Until the day when we can shed them once and for all.


Jon Eastgate said...

Hi Andrew, I see where you're going with this. The logical end to this is John Lennon's hope - "Imagine all the people living life in peace". It's a good aspiration but I don't hold out any hope that a religionless world (if such was possible) will be more peaceful than one filled with religion. We have plenty of examples of secular ideologies that are every bit as violent and ruthless as radical Islam or militant Christianity.

I also wonder about the selectivity argument. I agree that we filter out the violent texts in our religions. I know I do. I make a conscious choice for an interpretation of faith that doesn't require me to stone adulterers. But you are presenting the opposite, arguing for (or against) an interpretation of faith that screens out Jesus saying "turn the other cheek" and forgive your brother seventy X seven times. Because no religion has an inerrant scripture free from internal contradictions, there's no way to have faith without making these choices. And if you reject faith you still have to make the choice, you just don't have to relate it to religious precepts.

Andrew said...

Hi Jon! Good to "see" you!

I guess it determines what one means in "arguing against". If all religion just held to the good, there would probably be little to complain about. If I am selective, it is because I do not see any of these texts as holy... so therefore, I do not see a lot of value in a book where I have to dig through horror to find a gem.... knowing that such validation of the book itself lends power for those who are drawn to the horror.

One can find "turn the other cheek" messages from many authors, without being nested in negativity and violence. I think Thich Nhat Hanh's book "Teachings on Love" can at least equal the bible when it comes to loving others, and it does so free of having to choose to ignore the bad bits.

I think the morals of modern people are superior to those of ancient time... we have the advantage of perspective. Why put their words at the fulcrum of our growth edge? I don't see secularism as inherently superior, but I think we could make better progress if we sought out more credible voices.

Jon Eastgate said...

Nice to be here - I've had a really busy 6 months so not much time for reading blogs but hey, it's January which is summer holidays here.

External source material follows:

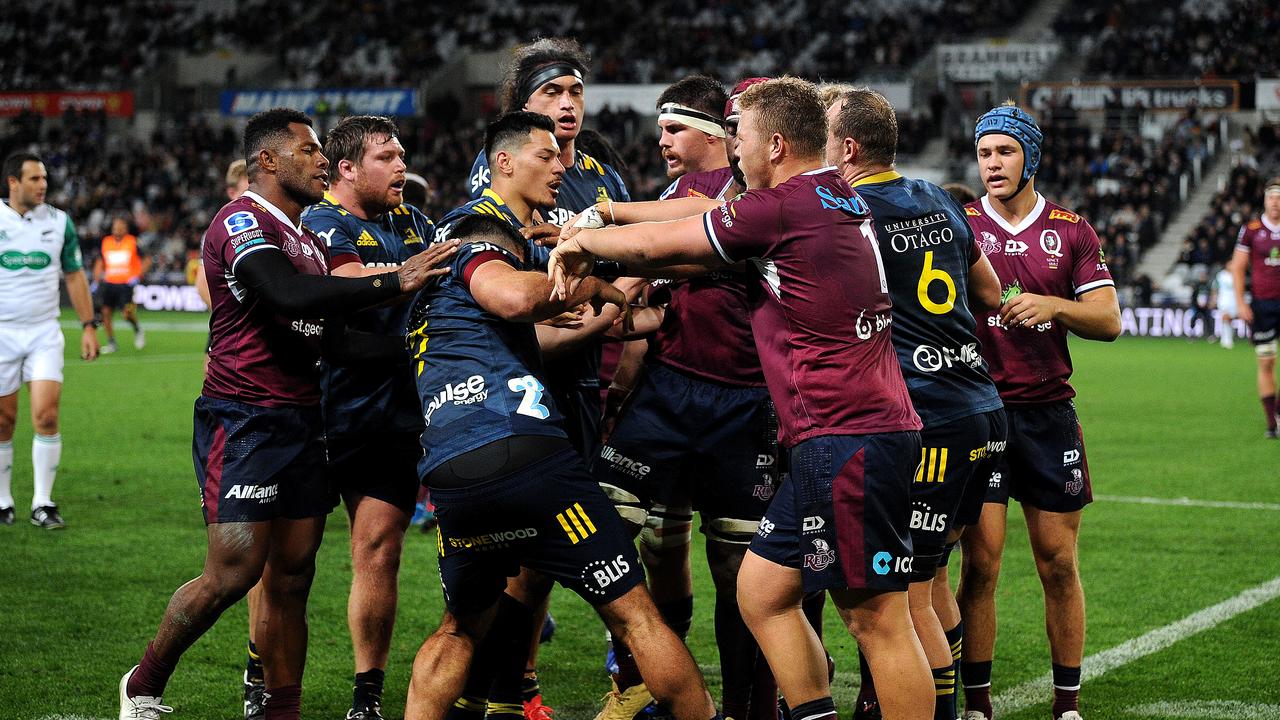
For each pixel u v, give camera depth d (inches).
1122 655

"The morals of modern people are superior to those of ancient time" is an interesting statement. We are rapidly trashing the planet and thousands of children die each day of preventable illnesses, not to mention wars waged by people of all and no faiths.

I've been thinking lately that modern Western people (Christian or not) worship at the altar of Progress and this faith requires child sacrifice - some children right now and also the sacrifice of our own children as we prioritise present wealth over sustainability. It's a gloomy thought but the evidence is mounting that that's what we're doing and there doesn't seem to be much collective momentum to change it.

Andrew said...

I don't see our present moral code as having arrived. I have no doubt that 200 years from now, people will look at us a bit as moral idiots on the issues you raise. However, the moral issues you raise are relatively new in the human experience.

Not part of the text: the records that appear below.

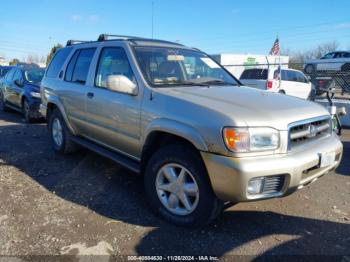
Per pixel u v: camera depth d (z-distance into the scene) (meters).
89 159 5.53
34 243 2.99
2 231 3.18
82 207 3.74
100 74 4.50
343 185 4.57
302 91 15.39
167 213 3.41
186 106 3.20
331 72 10.92
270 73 14.07
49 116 6.02
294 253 2.93
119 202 3.89
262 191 2.90
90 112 4.59
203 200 3.10
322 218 3.59
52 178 4.64
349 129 9.22
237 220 3.49
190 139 3.06
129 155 4.08
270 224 3.43
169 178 3.38
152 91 3.58
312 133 3.31
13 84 10.41
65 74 5.42
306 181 3.15
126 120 3.86
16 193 4.08
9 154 5.82
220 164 2.86
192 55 4.58
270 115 3.01
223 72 4.77
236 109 3.04
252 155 2.86
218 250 2.95
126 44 4.15
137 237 3.13
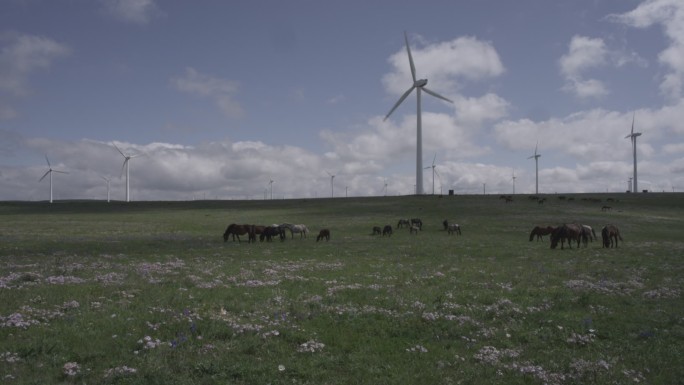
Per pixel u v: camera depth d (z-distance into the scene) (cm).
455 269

As we look at some of the middle eastern practices of public flogging, beheadings, imprisonment and torture for going against the religion... we have to remember that this is the tone much of the bible was written in... as I do not look to Middle Eastern countries to be on the moral edge of civil advancement, so do I not look to the bible.

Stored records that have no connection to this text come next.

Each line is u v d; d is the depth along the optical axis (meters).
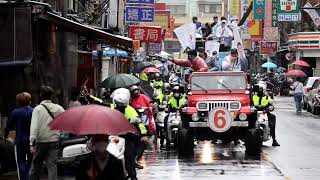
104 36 21.05
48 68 19.27
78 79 28.67
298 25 79.56
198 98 22.66
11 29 16.62
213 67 29.25
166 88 27.86
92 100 18.72
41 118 14.46
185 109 22.39
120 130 8.33
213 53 30.03
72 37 20.47
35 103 18.69
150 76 38.97
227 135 22.67
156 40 44.00
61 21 18.81
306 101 47.41
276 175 17.66
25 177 15.01
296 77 69.81
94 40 23.33
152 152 23.39
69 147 16.08
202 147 25.00
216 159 21.16
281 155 22.17
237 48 29.33
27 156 15.48
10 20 16.64
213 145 25.78
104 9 32.84
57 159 15.45
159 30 43.88
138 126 15.12
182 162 20.47
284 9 53.06
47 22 18.91
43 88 14.71
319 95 43.88
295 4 52.78
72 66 20.55
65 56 20.17
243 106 22.36
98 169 8.34
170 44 116.25
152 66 40.91
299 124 36.25
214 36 34.75
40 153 14.51
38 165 14.59
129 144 14.57
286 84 69.88
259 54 84.31
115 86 22.17
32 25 17.73
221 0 139.38
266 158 21.31
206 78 23.41
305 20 77.75
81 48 28.84
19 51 16.64
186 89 24.22
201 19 138.00
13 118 15.03
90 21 30.08
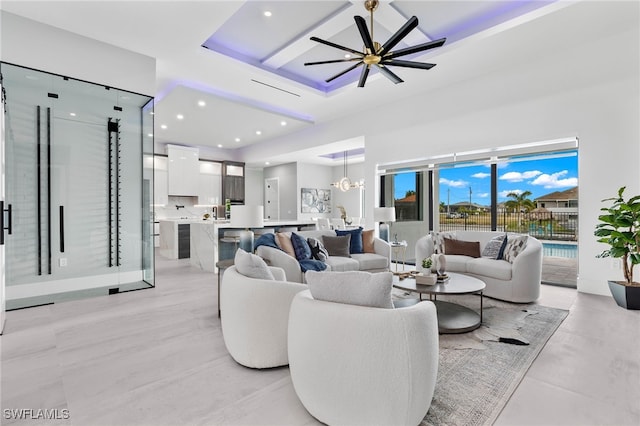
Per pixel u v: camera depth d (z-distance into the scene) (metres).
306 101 5.78
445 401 1.70
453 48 3.96
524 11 3.48
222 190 9.71
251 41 4.10
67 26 3.44
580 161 3.95
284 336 2.08
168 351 2.32
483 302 3.61
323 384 1.48
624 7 3.19
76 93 3.65
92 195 3.80
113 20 3.33
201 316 3.09
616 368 2.06
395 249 6.65
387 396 1.37
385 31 3.92
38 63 3.38
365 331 1.39
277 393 1.79
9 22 3.22
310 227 6.84
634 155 3.60
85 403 1.69
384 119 6.02
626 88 3.64
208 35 3.61
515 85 4.45
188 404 1.69
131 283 4.08
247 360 2.06
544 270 4.78
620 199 3.37
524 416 1.58
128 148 4.03
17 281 3.33
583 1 3.09
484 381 1.91
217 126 6.98
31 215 3.42
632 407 1.65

And we have advanced morally. Just in my lifetime. Sexism, racism, and violence that were normal 50 years ago is completely unthinkable now.

The stats say we are getting better all the time... now we just need to see if our environmental morality will evolve quick enough to keep us from wiping ourselves out. :)

Daniel Mower said...

Religion is violent in other ways, in that it creates an environment where people who don't fit in with the group (i.e. Homosexuals, doubters, etc.), do harm to themselves. This happens frequently and more especially when religions make absolute truth claims that put an individual (for the mere fact of existing) at odds with the religion's doctrine and their definition of god.